Но исчезновение социальной опасности было вызвано не столько законом, сколько естественным ростом благосостояния и промышленности в стране. Изменение в способе обработки земли, какие бы социальные трудности оно ни вызывало, несомненно, содействовало росту производства. В землю не только вкладывался больший капитал, но простая перемена в системе вызывала стремление к новым и лучшим способам земледелия: улучшалась порода лошадей и скота, шире применялись удобрения. Говорят, при новой системе одна десятина давала урожая столько, сколько две при старой. С введением более тщательной земельной обработки на каждой ферме потребовалось большее число рук, и большая часть излишнего труда, который в начале новой системы был вытеснен с земли, была теперь возвращена к ней.

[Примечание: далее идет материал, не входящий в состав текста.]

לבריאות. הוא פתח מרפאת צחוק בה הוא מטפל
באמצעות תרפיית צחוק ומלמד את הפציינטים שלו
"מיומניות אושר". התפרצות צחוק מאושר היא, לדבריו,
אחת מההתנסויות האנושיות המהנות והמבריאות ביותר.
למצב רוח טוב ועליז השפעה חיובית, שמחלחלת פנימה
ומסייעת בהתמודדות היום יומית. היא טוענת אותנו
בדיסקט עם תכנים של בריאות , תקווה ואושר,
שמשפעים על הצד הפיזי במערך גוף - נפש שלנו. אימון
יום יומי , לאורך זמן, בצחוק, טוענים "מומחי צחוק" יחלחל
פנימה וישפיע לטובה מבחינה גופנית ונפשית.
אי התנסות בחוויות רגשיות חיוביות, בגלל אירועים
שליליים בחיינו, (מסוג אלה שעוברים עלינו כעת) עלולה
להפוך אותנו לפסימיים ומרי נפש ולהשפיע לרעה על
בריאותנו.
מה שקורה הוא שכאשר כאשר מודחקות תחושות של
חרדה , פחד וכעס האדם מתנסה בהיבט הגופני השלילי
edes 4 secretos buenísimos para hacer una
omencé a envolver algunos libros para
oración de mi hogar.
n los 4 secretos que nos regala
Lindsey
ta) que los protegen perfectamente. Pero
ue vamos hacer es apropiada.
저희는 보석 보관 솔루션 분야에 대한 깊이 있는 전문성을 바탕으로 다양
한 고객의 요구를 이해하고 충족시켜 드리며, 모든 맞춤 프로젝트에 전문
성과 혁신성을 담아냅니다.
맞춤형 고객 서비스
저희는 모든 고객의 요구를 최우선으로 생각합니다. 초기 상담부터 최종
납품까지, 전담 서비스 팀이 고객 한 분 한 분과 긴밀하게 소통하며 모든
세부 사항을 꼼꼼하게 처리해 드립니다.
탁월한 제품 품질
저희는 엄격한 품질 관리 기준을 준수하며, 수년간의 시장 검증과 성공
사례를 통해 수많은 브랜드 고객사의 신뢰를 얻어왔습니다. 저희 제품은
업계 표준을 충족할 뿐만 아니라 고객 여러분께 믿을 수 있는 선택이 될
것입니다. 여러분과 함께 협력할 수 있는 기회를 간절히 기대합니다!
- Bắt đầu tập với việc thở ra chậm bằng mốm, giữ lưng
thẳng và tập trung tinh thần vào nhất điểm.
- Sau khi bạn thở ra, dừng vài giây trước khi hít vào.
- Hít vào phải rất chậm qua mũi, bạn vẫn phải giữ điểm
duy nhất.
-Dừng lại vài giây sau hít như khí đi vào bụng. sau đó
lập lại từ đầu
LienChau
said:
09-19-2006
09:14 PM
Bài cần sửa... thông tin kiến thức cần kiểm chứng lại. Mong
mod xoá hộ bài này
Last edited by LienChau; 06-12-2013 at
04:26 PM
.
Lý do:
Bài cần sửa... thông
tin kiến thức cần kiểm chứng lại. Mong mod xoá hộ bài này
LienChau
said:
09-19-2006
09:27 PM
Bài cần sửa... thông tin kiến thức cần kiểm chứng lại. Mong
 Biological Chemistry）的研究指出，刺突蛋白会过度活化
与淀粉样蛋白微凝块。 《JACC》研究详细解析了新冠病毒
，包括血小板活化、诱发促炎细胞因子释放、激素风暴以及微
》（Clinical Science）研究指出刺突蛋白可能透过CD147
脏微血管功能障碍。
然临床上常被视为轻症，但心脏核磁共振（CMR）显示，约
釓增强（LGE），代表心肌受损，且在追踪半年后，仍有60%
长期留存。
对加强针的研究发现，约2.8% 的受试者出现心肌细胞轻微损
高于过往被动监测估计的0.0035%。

Но гораздо сильнее поглощали безработных развивавшиеся мануфактуры. Льняная промышленность еще не имела значения, а тканье шелка только что было введено. Но шерстяные мануфактуры скоро стали важной частью народного богатства. Англия уже не посылала своей шерсти для тканья во Фландрию, а для окраски — во Флоренцию. Прядение и тканье шерсти, валяние и окраска сукна из городов быстро распространялись по деревням. Прядение шерсти, для которого центром служил Норвич, стало привычным во всех северных графствах. Жены фермеров начали перерабатывать шерсть своих овец в грубую домашнюю пряжу. Однако главными центрами промышленности и богатства все еще оставались юг и запад, бывшие родиной горного дела и мануфактурного производства. Железоделательные заводы ограничивались Кентом и Суссексом, хотя процветанию их в этой местности уже начинали угрожать недостаток древесного топлива для печей и истощение лесов Уилда. И тогда, как и теперь, только Корнуолл вывозил олово, а вывоз меди только что начинался. Среди шерстяных тканей Англии первое место занимало тонкое сукно, выделывавшееся на западе. «Пять портов» почти исключительно вели торговлю на Ла Манше. Каждый мелкий порт, от Фортленда до Лендсенда, высылал флот рыбачьих лодок со смелыми моряками, которым предстояло составлять экипажи Дрейка и флибустьеров. Наконец в царствование Елизаветы начали исчезать бедность и бездеятельность, на которые столько веков был осужден север Англии. Первые признаки переворота, который перенес мануфактуры и богатство Англии к северу от Мереи и Гембера, выявляются теперь в упоминаниях о фризовых материях Манчестера, одеялах Йорка, ножевом товаре Шеффилда, сукне Галифакса.